// Comparison
Black Hat Python vs Nmap Network Scanning: Which Should You Read?
Two cybersecurity books on Tooling, compared honestly: who each is for, what each does best, and which to read first.
Python Programming for Hackers and Pentesters
Justin Seitz, Tim Arnold
Justin Seitz and Tim Arnold's hands-on tour of writing offensive tooling in Python: network sniffers, web scrapers, GitHub-based command-and-control, screen capture, keylogging, and Volatility extensions.
The Official Nmap Project Guide to Network Discovery and Security Scanning
Gordon Fyodor Lyon
Written by Nmap's own author, this is both a gentle introduction to port scanning and the definitive reference for every flag, timing knob, and NSE script the tool ships with.
Read this if
Skip this if
Key takeaways
- Most operational tools you use can be replaced by ~50 lines of Python that do exactly what you need; the book is a series of working examples of that thesis.
- The networking, web-scraping and process-injection chapters individually pay back the cost of the book once you've used the patterns three times.
- The 2nd edition (Python 3, modern libraries) is the one to buy; the first edition's Python 2 code is dated.
- The difference between scan types (SYN, connect, ACK, idle) is about what the network tells you, not just speed.
- Timing and performance tuning is where real-world scanning succeeds or gets you blocked, and the book treats it as a first-class topic.
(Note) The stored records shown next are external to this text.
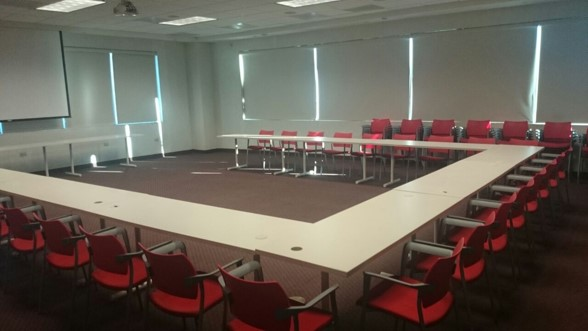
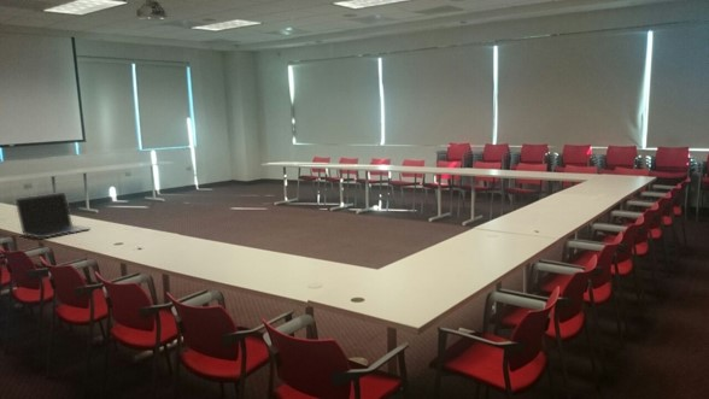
+ laptop [13,192,93,240]
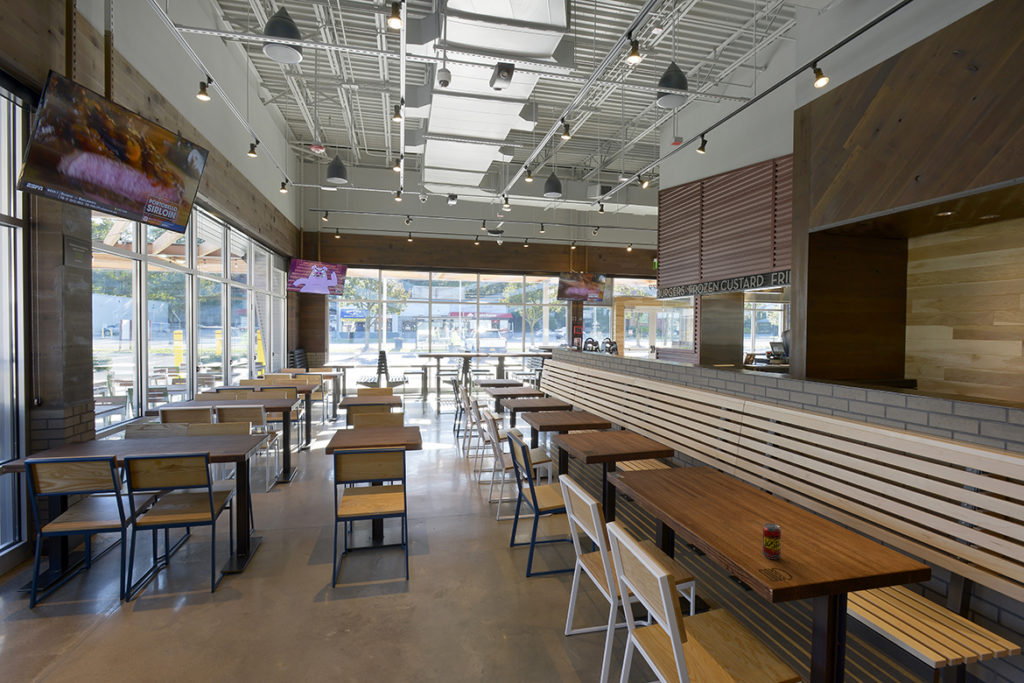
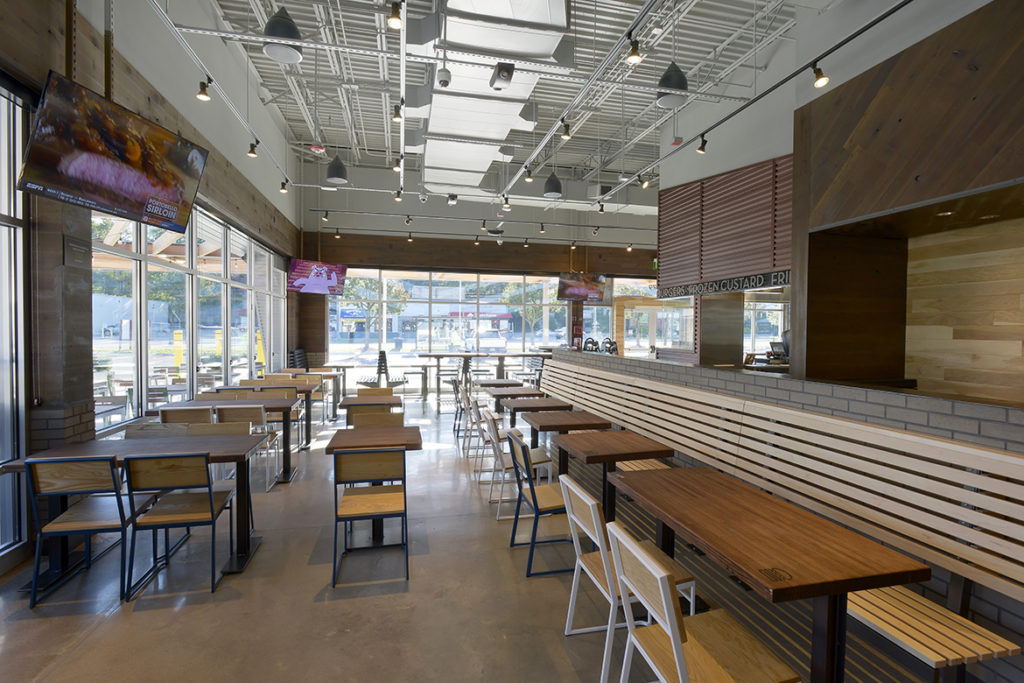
- beverage can [761,522,782,561]
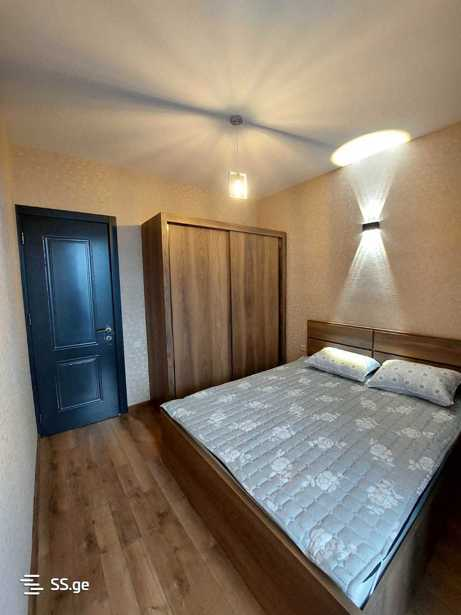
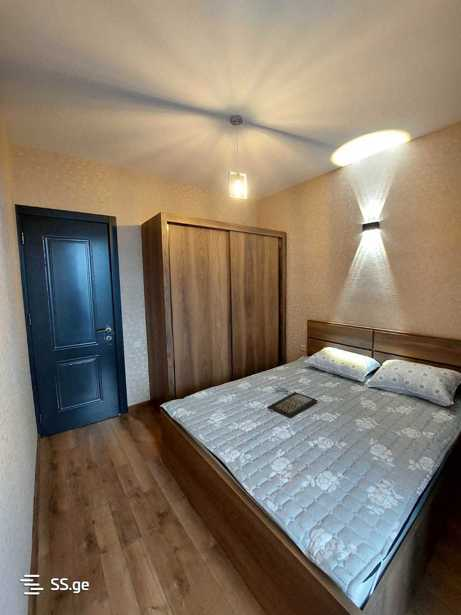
+ clutch bag [267,387,319,419]
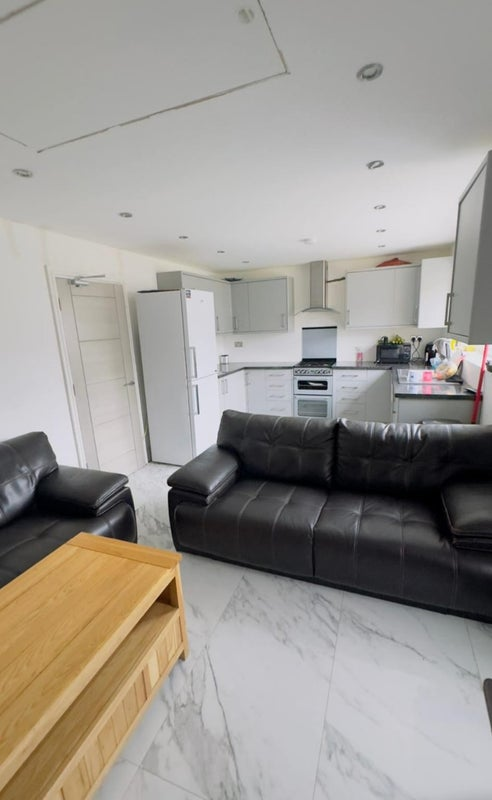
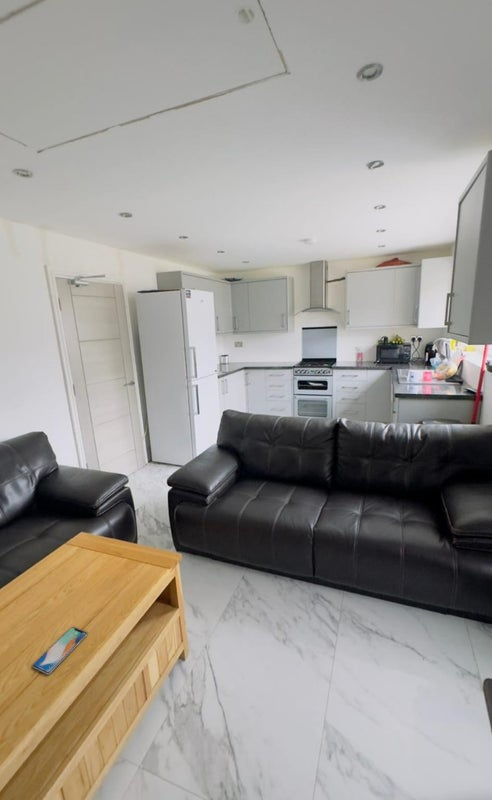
+ smartphone [32,626,88,675]
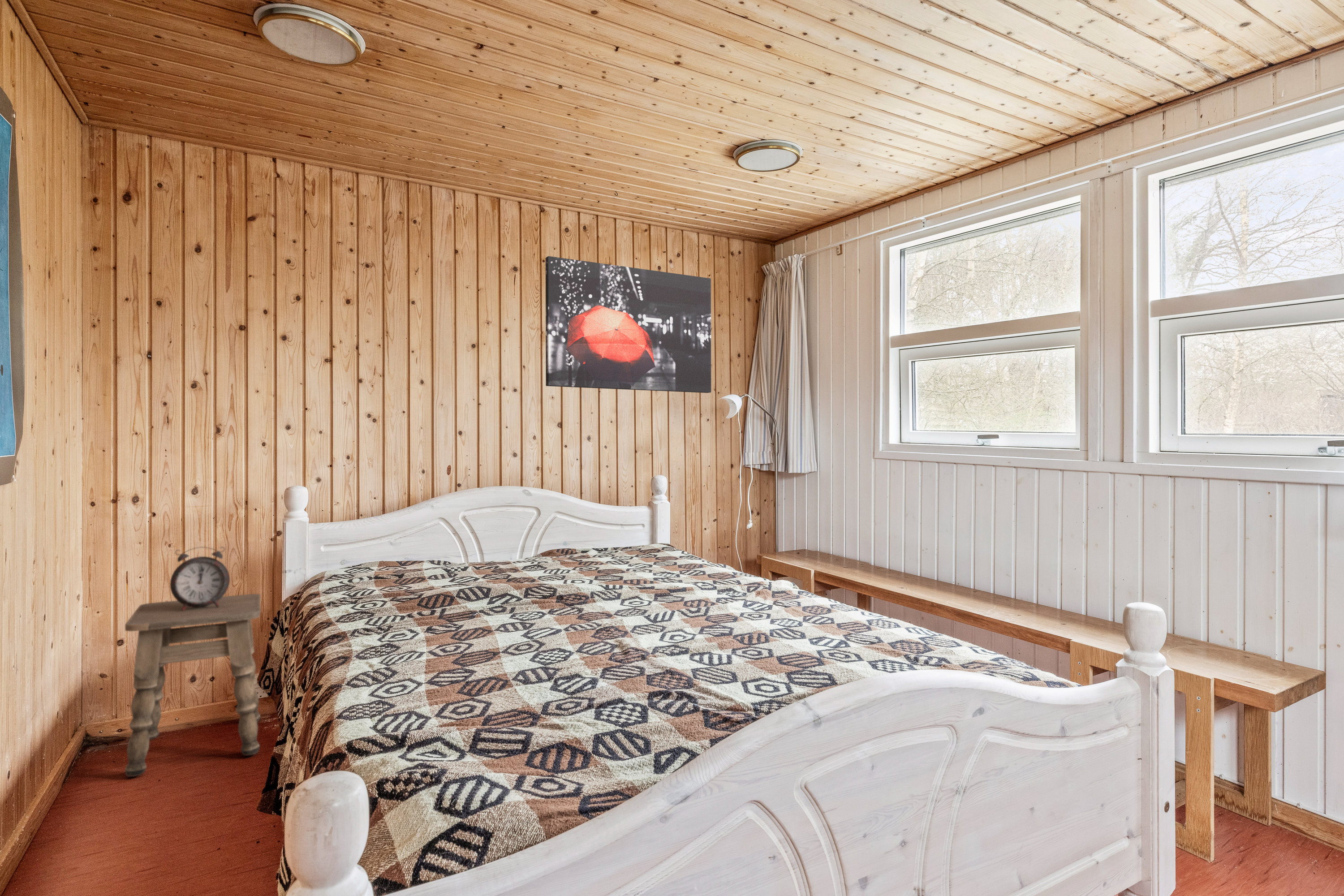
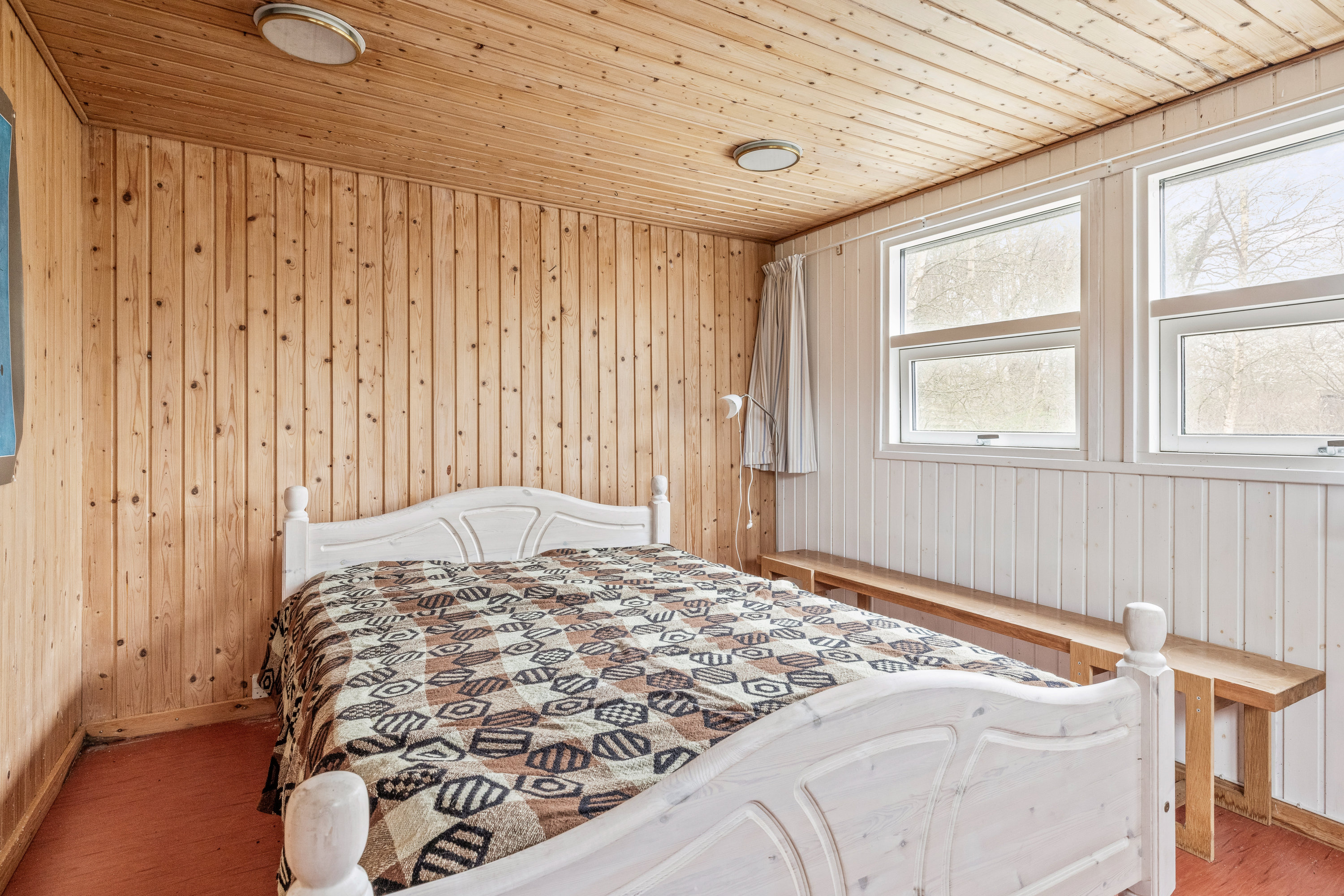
- wall art [545,256,711,393]
- alarm clock [169,546,230,611]
- side table [125,594,261,777]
- The Nmap Scripting Engine turns the scanner into a lightweight vulnerability and discovery framework, and the reference chapters are the best documentation that exists for it.
How they compare
Black Hat Python and Nmap Network Scanning are both rated 4/5 in our catalog. Pick by topic preference and reading style rather than by rating.
Black Hat Python is pitched at intermediate level. Nmap Network Scanning is pitched at beginner level. Read the easier one first if you're not yet comfortable with the topic.
Black Hat Python and Nmap Network Scanning both cover Tooling, Networking, so reading them in sequence reinforces the same material from different angles.